Читай! Во имя Господа твоего, который сотворил —

сотворил человека из сгустка.

Читай! И Господь твой щедрейший,

который научил каламом((Т. е. тростниковым пером.)),

научил человека тому, чего он не знал.

Хадиджа стала первой, кому спустившийся с горы Хира’ Мухаммад поведал о случившемся. Оба пребывали в растерянности, и тогда по совету супруги он обратил к Вараке, который сразу же признал в Мухаммаде «пророка этой общины (умма)» и предрек ему неизбежные гонения со стороны соплеменников. В его речи даже проскользнул оттенок легкой зависти: «Ах, почему это произошло не со мной?» Но воля Божья не подлежит обсуждению…

Вскоре Варака скончался, сыграв в истории ислама роль, аналогичную той, которую христианское предание отводит праведнику Симеону.

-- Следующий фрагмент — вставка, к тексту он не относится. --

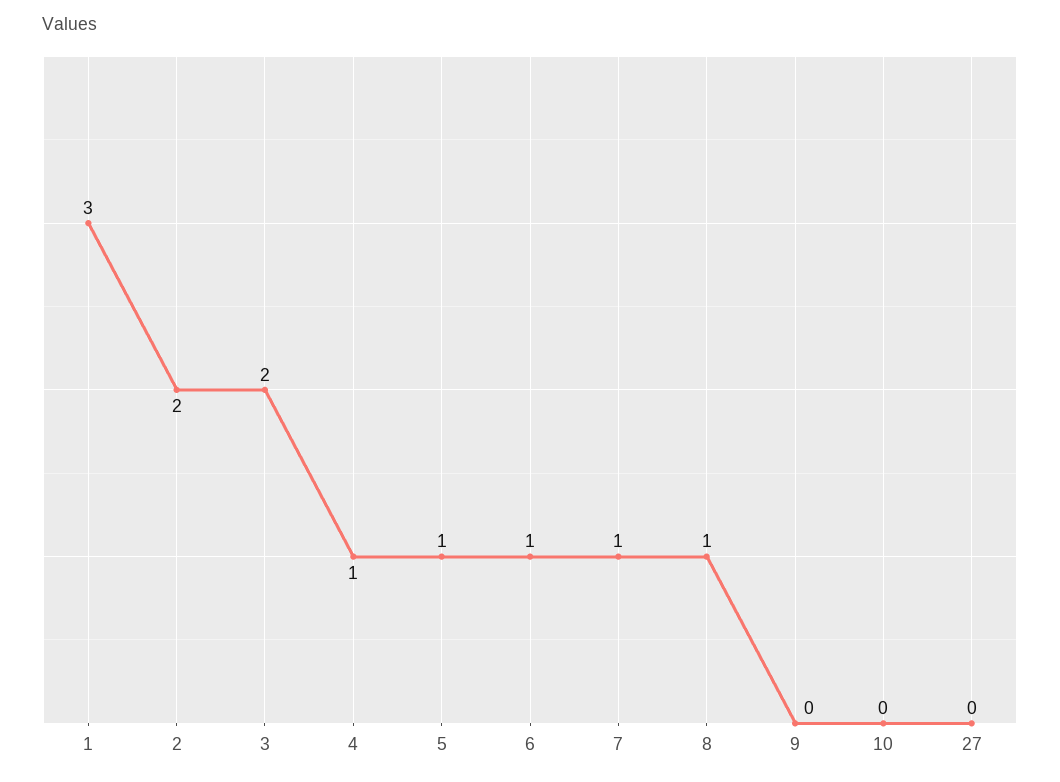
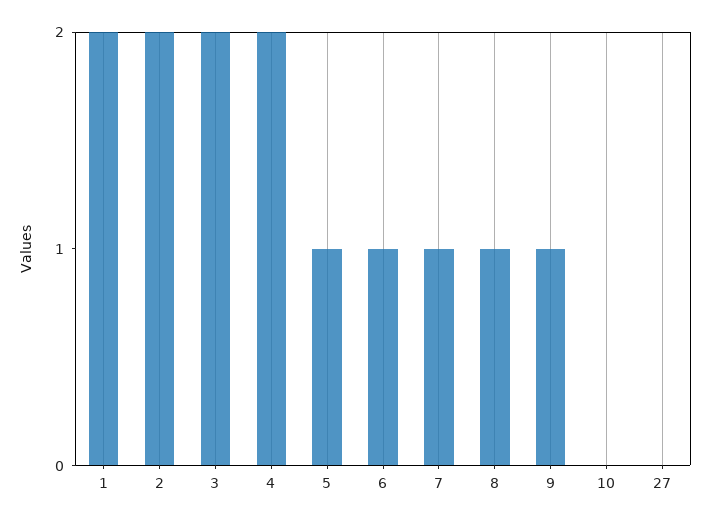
1: 3 -> 2
4: 1 -> 2
9: 0 -> 1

Мухаммад впоследствии утверждал, что видел Вараку в раю в белых одеждах.((Для контраста отметим, что, когда дядя Мухаммада и злейший враг ислама ‘Абд ал-‘Узза, прозванный Абу Лахаб, желая опорочить племянника, спросил его, где пребывает его дед (и отец Абу Лахаба) ‘Абд ал-Мутталиб, пророк честно ответил, что как язычник он горит в аду.)) Итак, Мухаммад осознал себя пророком, через которого Бог ниспосылает Откровение. Но для кого именно и ради чего — в этих вопросах ему еще предстояло разобраться.